Hausaufgaben sollen selbst verantwortetes Lernen fördern und dienen der Wiederholung, der Vertiefung und der Anwendung des Gelernten sowie der Vorarbeit für Neues. Sie gewähren den Eltern Einblick in die Arbeit des Kindes.
Da Kinder unterschiedlich lernen und einen unterschiedlichen Entwicklungs- und Leistungsstand aufweisen, können Hausaufgaben individuell angepasst werden und sich in Inhalt und Form unterscheiden. Eventuelle Rückmeldungen von Seiten der Eltern und der SchülerInnen sind für die weitere Planung wichtig.

 

Spesenbeitrag zur Erweiterung des Bildungsangebotes

Der Schulrat des Grundschulsprengels Klausen II hat mit Beschluss Nr. 7 vom 09.10.2019 festgelegt, dass mit Beginn des Schuljahres 2019/20 ein jährlicher Spesenbeitrag von 25,00 Euro pro Schulkind zur Erweiterung des Bildungsbeitrages eingehoben wird. Dieser Betrag ist ein pauschaler Beitrag für die im Zuge der Bildungstätigkeit anfallenden Spesen für diverse Verbrauchsmaterialien, Materialien für kleinere Projekte und Wahlfächer, für Eintritte, Führungen und Fahrtkosten bei unterrichtsbegleitenden Veranstaltungen usw., der sich wie folgt zusammensetzt:

  • 15,00 Euro Spesenbeitrag für Materialien für den Kunst- und Technikunterricht und diverses Verbrauchsmaterial
  • 10,00 Euro Spesenbeitrag für eintägige unterrichtsbegleitende Veranstaltungen (Eintritte, Fahrtkosten, Führungen usw.)

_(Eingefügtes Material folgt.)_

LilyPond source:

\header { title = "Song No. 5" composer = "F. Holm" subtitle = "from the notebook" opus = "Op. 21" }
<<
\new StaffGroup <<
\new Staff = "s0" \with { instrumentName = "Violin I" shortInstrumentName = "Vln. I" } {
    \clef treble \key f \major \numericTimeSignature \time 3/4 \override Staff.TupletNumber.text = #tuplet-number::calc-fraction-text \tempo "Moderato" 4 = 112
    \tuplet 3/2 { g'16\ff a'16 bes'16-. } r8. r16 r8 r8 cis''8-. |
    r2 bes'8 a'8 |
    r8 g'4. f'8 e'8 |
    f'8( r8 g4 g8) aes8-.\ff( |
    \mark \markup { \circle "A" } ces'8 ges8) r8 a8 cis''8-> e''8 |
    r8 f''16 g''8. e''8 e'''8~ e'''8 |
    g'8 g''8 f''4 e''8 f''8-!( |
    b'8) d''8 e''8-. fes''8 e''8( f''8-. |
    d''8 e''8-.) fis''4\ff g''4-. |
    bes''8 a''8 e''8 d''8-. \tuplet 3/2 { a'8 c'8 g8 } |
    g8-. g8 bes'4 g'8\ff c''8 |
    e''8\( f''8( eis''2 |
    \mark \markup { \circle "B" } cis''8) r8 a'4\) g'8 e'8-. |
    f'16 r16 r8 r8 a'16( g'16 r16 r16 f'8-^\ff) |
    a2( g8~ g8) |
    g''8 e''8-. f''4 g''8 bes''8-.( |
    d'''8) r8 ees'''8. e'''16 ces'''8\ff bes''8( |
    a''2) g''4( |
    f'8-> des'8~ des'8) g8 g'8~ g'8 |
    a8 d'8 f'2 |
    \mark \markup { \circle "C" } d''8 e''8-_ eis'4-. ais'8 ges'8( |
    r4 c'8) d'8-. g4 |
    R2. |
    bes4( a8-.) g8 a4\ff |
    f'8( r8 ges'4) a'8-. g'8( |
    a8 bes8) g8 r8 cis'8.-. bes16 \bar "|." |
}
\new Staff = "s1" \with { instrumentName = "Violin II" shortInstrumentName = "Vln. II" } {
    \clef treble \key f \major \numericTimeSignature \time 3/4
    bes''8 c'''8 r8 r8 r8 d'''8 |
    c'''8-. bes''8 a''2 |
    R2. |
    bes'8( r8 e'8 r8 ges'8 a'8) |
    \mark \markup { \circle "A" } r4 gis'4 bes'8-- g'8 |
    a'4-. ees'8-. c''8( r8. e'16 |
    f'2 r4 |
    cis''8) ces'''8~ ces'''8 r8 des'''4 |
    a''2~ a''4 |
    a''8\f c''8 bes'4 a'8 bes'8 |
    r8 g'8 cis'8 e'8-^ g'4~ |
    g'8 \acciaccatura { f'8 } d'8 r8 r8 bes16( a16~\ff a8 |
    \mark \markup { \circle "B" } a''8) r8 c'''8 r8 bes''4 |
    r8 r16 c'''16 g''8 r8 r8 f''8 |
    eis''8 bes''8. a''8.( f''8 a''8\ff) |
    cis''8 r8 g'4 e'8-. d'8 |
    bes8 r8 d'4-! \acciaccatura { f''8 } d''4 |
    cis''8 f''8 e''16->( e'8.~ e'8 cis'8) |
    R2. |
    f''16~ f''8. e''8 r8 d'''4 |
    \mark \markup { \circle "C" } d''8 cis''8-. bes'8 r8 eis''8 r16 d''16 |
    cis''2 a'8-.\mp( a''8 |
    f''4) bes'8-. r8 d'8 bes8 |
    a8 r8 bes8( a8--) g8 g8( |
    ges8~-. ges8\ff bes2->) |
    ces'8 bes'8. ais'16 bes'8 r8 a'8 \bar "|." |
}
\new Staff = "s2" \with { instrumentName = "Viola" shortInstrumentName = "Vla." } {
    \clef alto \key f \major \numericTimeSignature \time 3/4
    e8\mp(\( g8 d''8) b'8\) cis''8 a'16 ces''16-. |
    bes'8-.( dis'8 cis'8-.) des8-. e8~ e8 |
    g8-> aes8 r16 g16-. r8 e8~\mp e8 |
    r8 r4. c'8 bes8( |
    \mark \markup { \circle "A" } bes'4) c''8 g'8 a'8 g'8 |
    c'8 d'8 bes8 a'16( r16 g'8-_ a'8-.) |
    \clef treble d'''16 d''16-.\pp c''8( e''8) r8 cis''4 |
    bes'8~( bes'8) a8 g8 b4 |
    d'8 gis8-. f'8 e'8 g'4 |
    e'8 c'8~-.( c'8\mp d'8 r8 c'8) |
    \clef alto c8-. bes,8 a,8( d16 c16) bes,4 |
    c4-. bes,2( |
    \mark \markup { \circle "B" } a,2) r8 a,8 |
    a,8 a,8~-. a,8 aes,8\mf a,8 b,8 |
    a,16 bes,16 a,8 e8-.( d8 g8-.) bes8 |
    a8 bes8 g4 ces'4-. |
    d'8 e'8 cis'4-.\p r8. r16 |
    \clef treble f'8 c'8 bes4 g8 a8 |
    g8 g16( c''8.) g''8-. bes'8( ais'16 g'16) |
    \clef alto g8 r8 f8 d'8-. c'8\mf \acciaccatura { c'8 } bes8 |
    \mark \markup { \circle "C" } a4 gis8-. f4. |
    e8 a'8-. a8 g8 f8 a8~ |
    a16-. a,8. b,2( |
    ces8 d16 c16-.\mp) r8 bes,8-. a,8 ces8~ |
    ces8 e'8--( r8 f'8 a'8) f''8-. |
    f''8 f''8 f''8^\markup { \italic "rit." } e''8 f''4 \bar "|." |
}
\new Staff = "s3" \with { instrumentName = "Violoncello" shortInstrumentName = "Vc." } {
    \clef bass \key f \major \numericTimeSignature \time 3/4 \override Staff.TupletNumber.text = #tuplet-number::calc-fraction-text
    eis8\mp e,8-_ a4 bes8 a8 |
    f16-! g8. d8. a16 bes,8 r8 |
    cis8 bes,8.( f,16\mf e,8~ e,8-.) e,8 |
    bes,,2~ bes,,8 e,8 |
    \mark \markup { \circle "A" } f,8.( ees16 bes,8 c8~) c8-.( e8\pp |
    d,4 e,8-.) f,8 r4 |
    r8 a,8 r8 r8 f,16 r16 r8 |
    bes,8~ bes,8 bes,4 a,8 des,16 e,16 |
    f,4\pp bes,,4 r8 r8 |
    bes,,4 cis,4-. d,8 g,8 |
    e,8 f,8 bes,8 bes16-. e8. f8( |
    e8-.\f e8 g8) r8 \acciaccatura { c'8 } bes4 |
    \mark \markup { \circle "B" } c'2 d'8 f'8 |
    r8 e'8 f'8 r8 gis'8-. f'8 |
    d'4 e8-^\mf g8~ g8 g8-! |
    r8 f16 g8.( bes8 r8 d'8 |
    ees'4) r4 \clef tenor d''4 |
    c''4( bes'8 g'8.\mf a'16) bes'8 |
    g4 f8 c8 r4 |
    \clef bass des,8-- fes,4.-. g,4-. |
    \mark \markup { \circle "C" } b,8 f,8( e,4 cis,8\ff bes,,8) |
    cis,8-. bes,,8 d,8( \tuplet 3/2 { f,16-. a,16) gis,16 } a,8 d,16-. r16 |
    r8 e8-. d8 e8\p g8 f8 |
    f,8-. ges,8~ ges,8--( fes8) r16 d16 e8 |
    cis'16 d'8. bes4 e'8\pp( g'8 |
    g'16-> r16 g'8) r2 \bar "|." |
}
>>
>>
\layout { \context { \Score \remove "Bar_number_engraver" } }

Nicht inbegriffen sind die Spesen für besondere Projekte, wie mehrtägige Aufenthalte in der Erlebnisschule Langtaufers, Toblach, Sprachaufenthalte am Meer, Schwimmkurse usw. Die diesbezüglichen Spesen werden getrennt und je nach Höhe der anfallenden Spesen eingehoben.

Die Eltern werden fristgerecht über die Einhebung des Spesenbeitrages informiert. Der Spesenbeitrag zur Erweiterung des Bildungsangebotes wird jährlich innerhalb Mitte November mittels Banküberweisung auf das Konto des Grundschulsprengels Klausen II eingehoben und ist nicht rückerstattbar. Die Eltern erhalten nach Überweisung des Spesenbeitrages zur Erweiterung des Bildungsangebotes auf Anfrage eine Quittung.
In besonderen Härtefällen kann in der Schuldirektion gemäß den eingangs erwähnten Kriterien um Unterstützung bzw. Befreiung des Schülerbeitrages angesucht werden.

Internetseite www.gsd.klausen2.it

Auf der schuleigenen Webseite können die Mitglieder des Elternrates bzw. des Elternausschusses Informationen und Hinweise für die Elternschaft des Grundschulsprengels Klausen II veröffentlichen bzw. einsehen.